(Passage for review Opens)

- JAKARTA (Reuters) -- Members of an Indonesian family who died of bird
flu may have infected each other and health experts are tracing anyone
who had contact with them, the World Health Organisation (WHO) said.
-
- Seven of the family have died this month
but so far there is no evidence of anyone else being infected.
-
- A senior WHO official said in Jakarta
this was not the first time such a family cluster had been seen. The WHO
has stressed that fresh scientific evidence had shown the virus in Indonesia
has not mutated to one that can spread easily among people.
-
- The WHO said it had no immediate plans
to call a meeting of experts to discuss raising its global bird flu alert.
-
- "Right now it does not look like
the task force will need to meet immediately, but this is subject to change
depending on what comes out of Indonesia," WHO spokeswoman Maria Cheng
said, when asked to comment on press reports of an imminent meeting.
-
- Financial markets, however, were spooked
by fears the Indonesia cluster could be the start of a pandemic. Currencies
in Asia, where most bird flu cases have occurred, fell. U.S. commodity
prices came under pressure, while shares in poultry industry companies
fell in New York.

(Passage for review Closes)

- Work task
Pick up the news report on the Indonesian family's bird flu deaths after its final sentence and continue it.

(Raw data Opens)

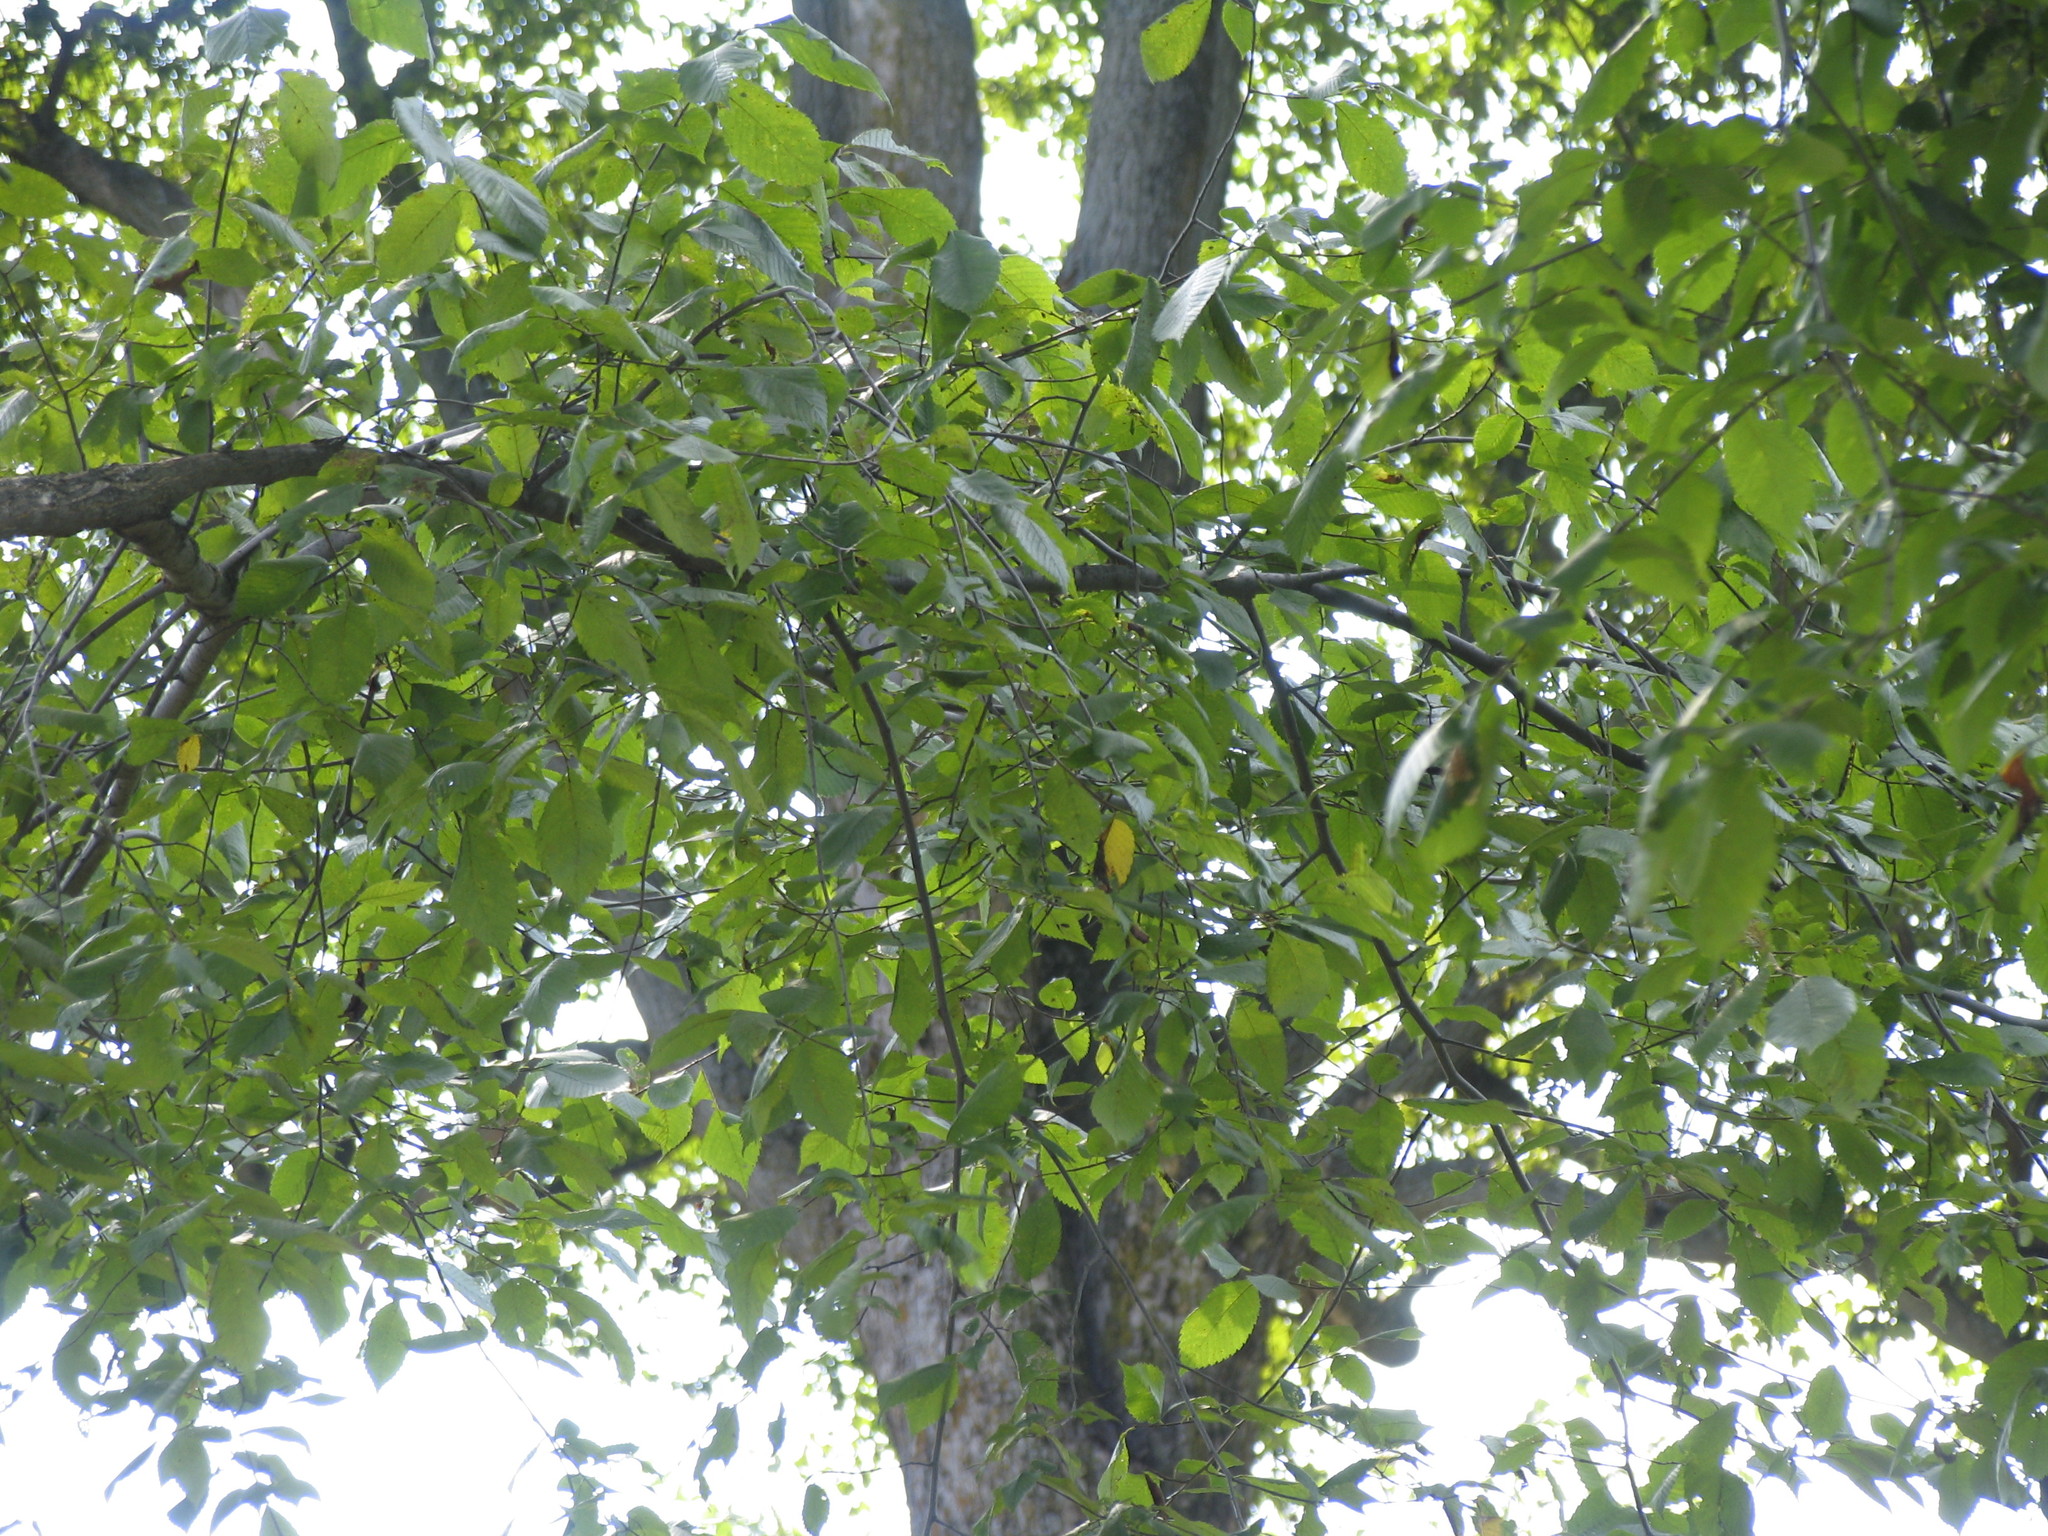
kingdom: Plantae
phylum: Tracheophyta
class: Magnoliopsida
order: Fagales
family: Fagaceae
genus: Fagus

(Raw data Closes)

- Final answer
-
- Concern has been growing about the case
in north Sumatra in which seven family members from Kubu Sembilang village
died this month. The case is the largest family cluster known to date.
-
- WHO and Indonesian health officials are
baffled over the source of the infection but genetic sequencing has shown
the H5N1 bird flu virus has not mutated, the U.N. agency said on its Web
site (http://www.who.int).
-
- Nor was there sign of the virus spread
among villagers.
-
- "To date, the investigation has
found no evidence of spread within the general community and no evidence
that efficient human-to-human transmission has occurred," the WHO
said.
-
- Sick poultry have been the source of
bird flu infection for most human cases worldwide.
-
- Clusters are looked on with far more
suspicion than isolated infections because they raise the possibility the
virus might have mutated to transmit efficiently among humans.
-
- That could spark a pandemic, killing
millions of people and devastating economies.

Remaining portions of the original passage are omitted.